If you decide that it’s a go, the first thing to figure out is, will it be a stern tow or along side. A stern tow is used for a long tow in open water, and an along side tow is used for greater control in congested waters or where control of both boats is a must. When setting up a tow, the best line to use is double braid. But whatever line you use make sure it is in good condition and strong enough for the task at hand. If it were to break it would be like a rubber band breaking under load. The 65’ tug that I was stationed on in the USCG had a dent in the aft cabin, it was left when a towing hanger snapped under load. It was never repaired as a reminder for the crew.

Also make sure that all cleats or hardware that the line attaches to is secure. Its bad enough when the line comes back at you, but imagine what it would be like with a metal object attached to the end. Make sure there is a knife or something to cut the towline in case of an emergency. For general safety, it is a good idea to always have a sharp knife on you when you are boating. If it is a stern tow, assign a person to keep watch on the towline at all times, remember it is not far from that “high speed winch” (the prop) under your boat. A little too much slack in the towline and you are now both in trouble.

With the tow line hooked up and all set to go, start letting the tow line out slowly and make sure everyone stays out of the line. Once the slack is out and the tow where you want it, you need to make sure that the speed is ok for the boat being towed and the towline needs to be lined so that both boats are in step. That is both boats are going up the front of a wave at the same time. Remember, that the two line should have a dip in it, not a tight straight line. The longer the tow, the greater the shock load the line and hardware will be able to take. Also, it is very important to remember to make all moves and speed changes slowly. Sudden speed changes could sink the vessel being towed or put it on your stern.

Now for a side tow. This is the best way to maintain the best control over both vessels. When properly tied together, both boats will work as one. And if you are worried about size difference, think about this one. I have taken a 41’ boat weighing approximately 29,000 pounds in side tow with a Boston Whaler powered with a pair of 70 hp Johnson outboards and moored it up to a dock with zero handling problems.

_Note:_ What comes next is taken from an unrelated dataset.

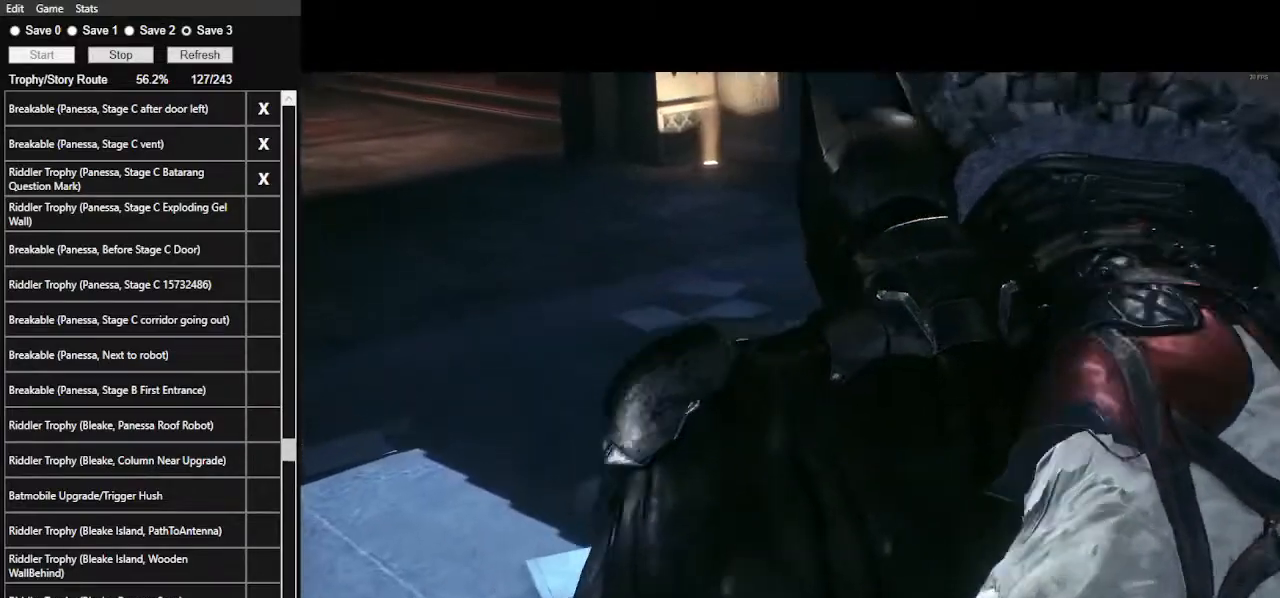
{"keys": ["w"], "mouse": [], "mouse_move": "still", "events": []}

One thing that I forgot to mention earlier is that the boat being towed should normally keep their rudder amidships but when maneuvering in side-tow sometimes having the towed vessel move their rudder on you calls will help.  Make sure that you have plenty of fenders and the following lines secured; bow line, forward spring, after spring and stern line. The bowline goes from you bow to the bow of the other boat and is used to hold the towed boat’s bow in. The easiest way to switch from a stern tow to a side tow is to walk the towline up to the bow.

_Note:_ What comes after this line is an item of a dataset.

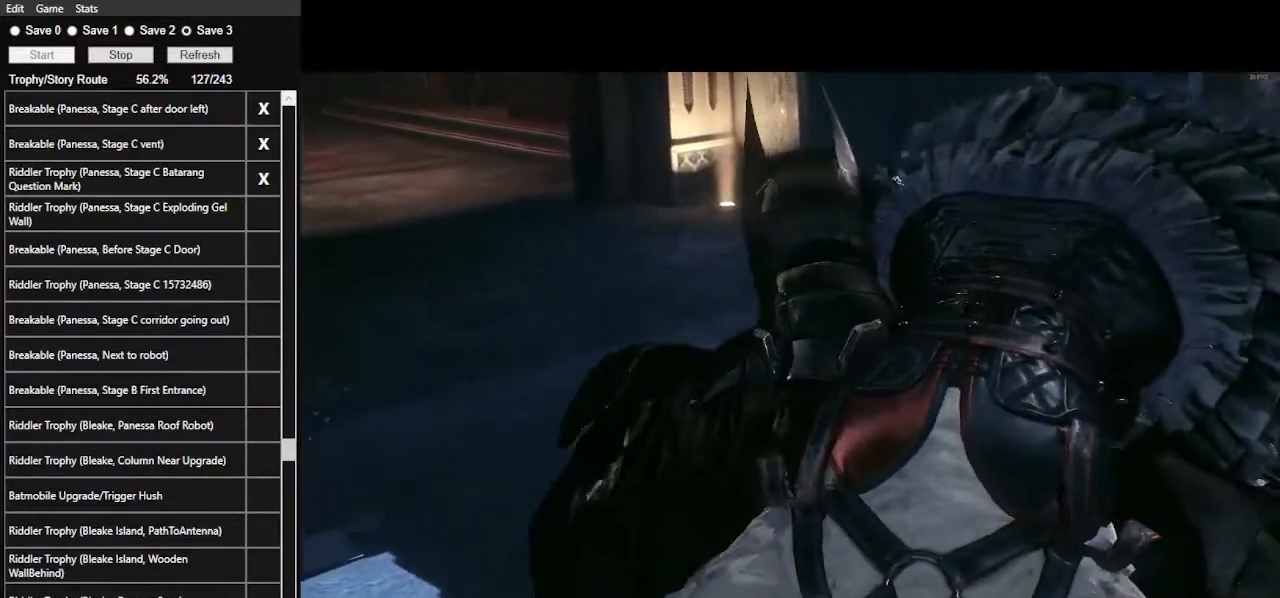
{"keys": ["w"], "mouse": [], "mouse_move": "still", "events": []}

When setting up the side tow, it is very important to make sure that your rudder is behind the transom of the towed boat. If you do not do this it will be almost impossible to turn the tow towards you. The stern line is secured on your inboard side of your stern to the outboard side of the towed boat.

The forward spring line goes from your bow to the stern of the towed boat. This is the line that will be doing the towing when going forward. The after spring line goes from your stern to the bow of the towed vessel and this one takes the strain when you are backing down. The longer that you can make the spring lines the better. Once you have the lines tied up, put your boat in astern and remove the slack from the forward spring line. Then slowly go from astern to forward and remove the slack from the after spring line. You are now ready to finish your tow. Always remember, slow approach, best approach.